BizSense Pro was expected to launch in late August or early September, but the date was pushed back to take care of a couple of glitches in the payment system, which "needs to be close to perfect," Kremer says, because customers will enter their credit card numbers there.
Paywalls continuously come up as a possible solution to the problem newspapers and other media outlets are having — losing advertising money and subscriptions, in part because they're giving away content online. I hate to bring up the old (and sexist) saw of "not buying the cow," but it seems to fit.
It's not that people are no longer interested in the news, but unless every outlet restricts its content, online readers will find it elsewhere for free.
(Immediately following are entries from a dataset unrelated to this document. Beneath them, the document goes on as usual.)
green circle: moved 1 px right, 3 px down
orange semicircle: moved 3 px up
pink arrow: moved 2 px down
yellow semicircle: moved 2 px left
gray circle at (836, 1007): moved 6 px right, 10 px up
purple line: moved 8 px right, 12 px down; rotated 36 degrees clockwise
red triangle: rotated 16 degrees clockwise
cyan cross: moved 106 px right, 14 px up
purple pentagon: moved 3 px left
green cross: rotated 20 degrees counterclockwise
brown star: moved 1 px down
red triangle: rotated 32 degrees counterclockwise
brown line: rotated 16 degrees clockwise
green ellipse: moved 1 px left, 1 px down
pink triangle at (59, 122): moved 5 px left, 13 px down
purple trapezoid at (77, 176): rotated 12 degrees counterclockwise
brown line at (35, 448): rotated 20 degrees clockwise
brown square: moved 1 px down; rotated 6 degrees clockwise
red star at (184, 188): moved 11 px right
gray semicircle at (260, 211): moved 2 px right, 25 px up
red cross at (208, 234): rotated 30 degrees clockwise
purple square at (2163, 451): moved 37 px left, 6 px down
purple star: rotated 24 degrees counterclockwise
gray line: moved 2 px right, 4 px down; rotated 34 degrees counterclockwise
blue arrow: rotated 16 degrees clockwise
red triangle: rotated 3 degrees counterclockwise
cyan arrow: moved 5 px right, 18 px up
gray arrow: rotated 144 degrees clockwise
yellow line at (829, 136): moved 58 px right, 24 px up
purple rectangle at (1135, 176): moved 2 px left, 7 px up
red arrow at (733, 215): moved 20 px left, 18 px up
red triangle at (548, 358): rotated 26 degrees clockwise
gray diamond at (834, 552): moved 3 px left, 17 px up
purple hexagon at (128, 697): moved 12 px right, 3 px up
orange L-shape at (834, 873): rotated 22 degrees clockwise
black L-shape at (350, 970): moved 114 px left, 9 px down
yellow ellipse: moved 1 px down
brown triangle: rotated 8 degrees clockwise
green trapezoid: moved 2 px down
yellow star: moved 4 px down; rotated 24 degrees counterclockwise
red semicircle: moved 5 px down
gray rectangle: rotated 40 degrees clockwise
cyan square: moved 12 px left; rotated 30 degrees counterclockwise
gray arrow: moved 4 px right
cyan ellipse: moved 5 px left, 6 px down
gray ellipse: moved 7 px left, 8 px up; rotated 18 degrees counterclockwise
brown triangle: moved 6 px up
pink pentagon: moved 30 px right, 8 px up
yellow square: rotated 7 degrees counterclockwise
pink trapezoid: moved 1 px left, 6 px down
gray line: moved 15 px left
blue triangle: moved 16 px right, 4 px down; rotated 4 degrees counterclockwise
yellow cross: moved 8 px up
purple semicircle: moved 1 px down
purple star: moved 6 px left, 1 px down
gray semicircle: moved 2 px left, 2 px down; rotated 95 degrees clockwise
Business and sports outlets seem to be the only ones that have succeeded at the paywall game, by supplying nitty-gritty statistics or scouting reports for a fee. Mainstream publications have had much less success; the New York Times placed its marquee columnists and some archived content behind a wall in 2005, calling the project "Times Select." According to news reports, Times Select made about $10 million over two years, but it still was considered a failure. In the end, not enough people cared enough about reading Maureen Dowd or Richard Friedman opine about the events of the day. At least, they didn't care enough to pay for it.
The Times is putting up a second paywall to come out in 2011, a "metered model" that will allow a few free visits to nytimes.com before charging the reader for further access. It's similar to the models used at the Wall Street Journal and the Financial Times .
Kremer, who founded Richmond BizSense in 2006, says, "We are in the black, although some months are pretty tight." Ad sales are fairly strong, and if the paywall works, it's basically the icing on top of the cake. Thirty-five dollars is not a high price to pay for extra access, which may include banking coverage in the future. In any case, Kremer says. "We're not going to disappear if it doesn't work."